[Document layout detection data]
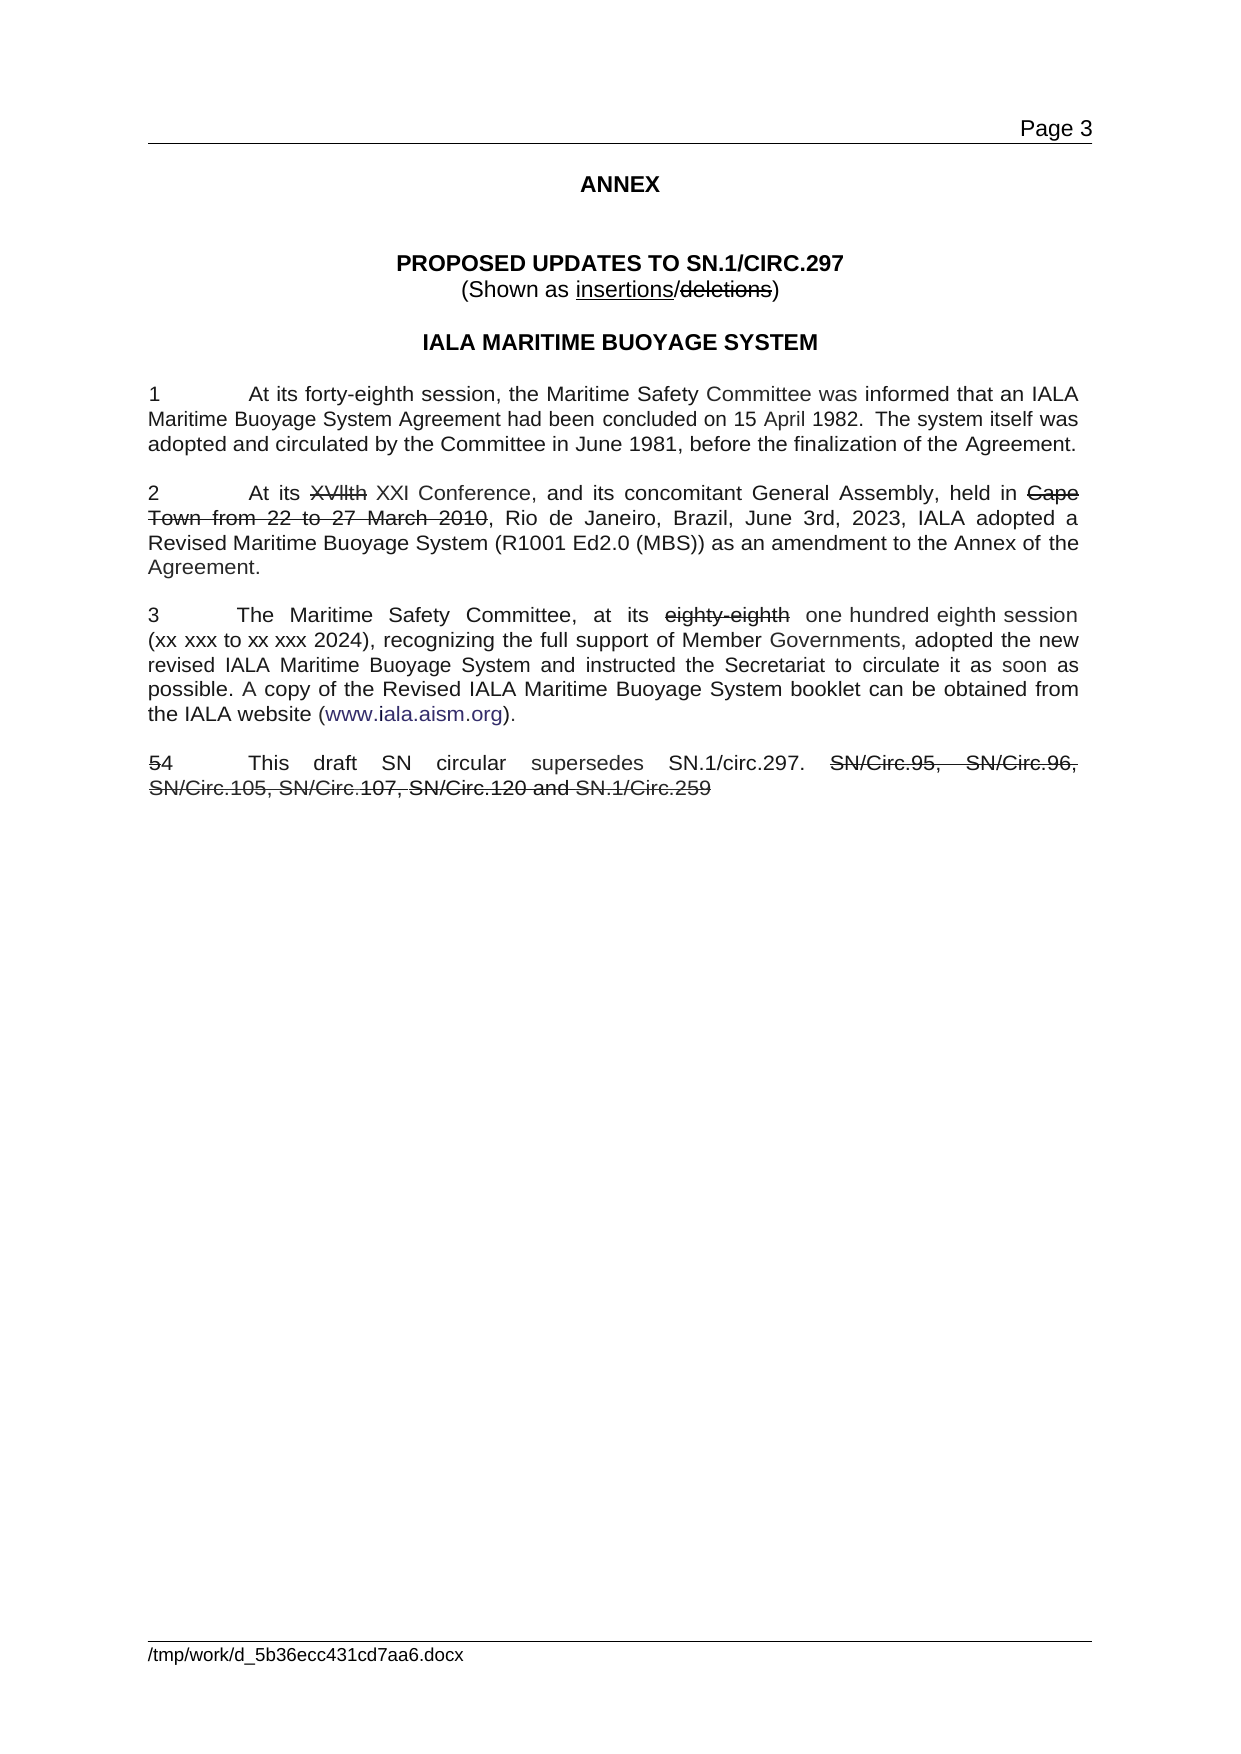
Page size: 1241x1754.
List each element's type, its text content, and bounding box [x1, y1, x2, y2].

text (Shown as insertions/deletions) [148, 276, 1092, 303]
text IALA MARITIME BUOYAGE SYSTEM [148, 329, 1092, 355]
list At its forty-eighth session, the Maritime Safety Committee was informed that an IALA Maritime Buoyage System Agreement had been concluded on 15 April 1982. The system itself was adopted and circulated by the Committee in June 1981, before the finalization of the Agreement. [148, 382, 1079, 456]
list The Maritime Safety Committee, at its eighty-eighth one hundred eighth session (xx xxx to xx xxx 2024), recognizing the full support of Member Governments, adopted the new revised IALA Maritime Buoyage System and instructed the Secretariat to circulate it as soon as possible. A copy of the Revised IALA Maritime Buoyage System booklet can be obtained from the IALA website (www.iala.aism.org). [148, 603, 1079, 726]
list At its XVllth XXI Conference, and its concomitant General Assembly, held in Cape Town from 22 to 27 March 2010, Rio de Janeiro, Brazil, June 3rd, 2023, IALA adopted a Revised Maritime Buoyage System (R1001 Ed2.0 (MBS)) as an amendment to the Annex of the Agreement. [148, 481, 1079, 579]
text ANNEX [148, 171, 1092, 223]
list 54 This draft SN circular supersedes SN.1/circ.297. SN/Circ.95, SN/Circ.96, SN/Circ.105, SN/Circ.107, SN/Circ.120 and SN.1/Circ.259 [148, 750, 1078, 800]
text PROPOSED UPDATES TO SN.1/CIRC.297 [148, 250, 1092, 276]
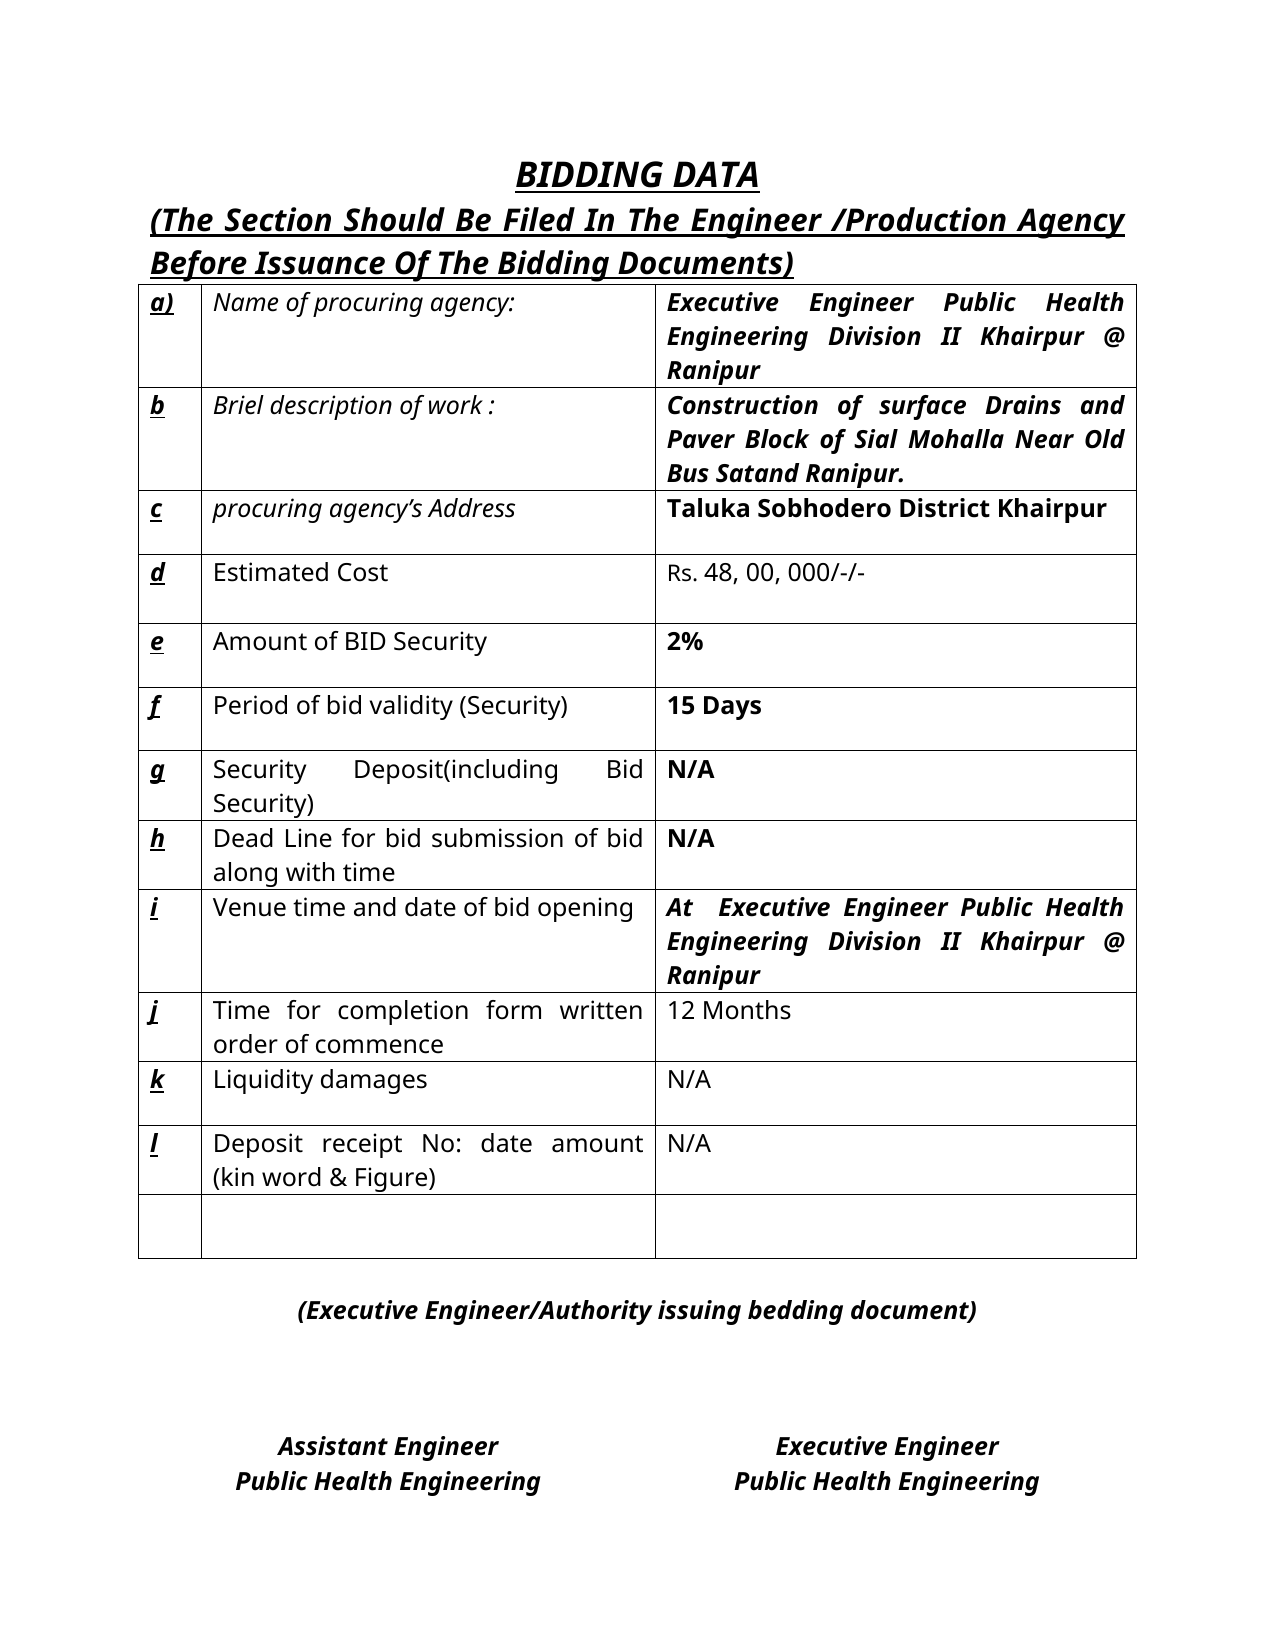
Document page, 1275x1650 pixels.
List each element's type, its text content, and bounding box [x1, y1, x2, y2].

• **WORK TO COMPLETE**: Transcribe the entries above verbatim, excluding any image.

• **ANSWER SECTION**:
Page size: 1241x1754.
List each element's type, its text content, and bounding box [x1, y1, x2, y2].

text (Shown as insertions/deletions) [148, 276, 1092, 303]
text IALA MARITIME BUOYAGE SYSTEM [148, 329, 1092, 355]
list At its forty-eighth session, the Maritime Safety Committee was informed that an IALA Maritime Buoyage System Agreement had been concluded on 15 April 1982. The system itself was adopted and circulated by the Committee in June 1981, before the finalization of the Agreement. [148, 382, 1079, 456]
list The Maritime Safety Committee, at its eighty-eighth one hundred eighth session (xx xxx to xx xxx 2024), recognizing the full support of Member Governments, adopted the new revised IALA Maritime Buoyage System and instructed the Secretariat to circulate it as soon as possible. A copy of the Revised IALA Maritime Buoyage System booklet can be obtained from the IALA website (www.iala.aism.org). [148, 603, 1079, 726]
list At its XVllth XXI Conference, and its concomitant General Assembly, held in Cape Town from 22 to 27 March 2010, Rio de Janeiro, Brazil, June 3rd, 2023, IALA adopted a Revised Maritime Buoyage System (R1001 Ed2.0 (MBS)) as an amendment to the Annex of the Agreement. [148, 481, 1079, 579]
text ANNEX [148, 171, 1092, 223]
list 54 This draft SN circular supersedes SN.1/circ.297. SN/Circ.95, SN/Circ.96, SN/Circ.105, SN/Circ.107, SN/Circ.120 and SN.1/Circ.259 [148, 750, 1078, 800]
text PROPOSED UPDATES TO SN.1/CIRC.297 [148, 250, 1092, 276]
Document page, 1275x1650 pixels.
List each element's type, its text content, and bounding box [x1, y1, x2, y2].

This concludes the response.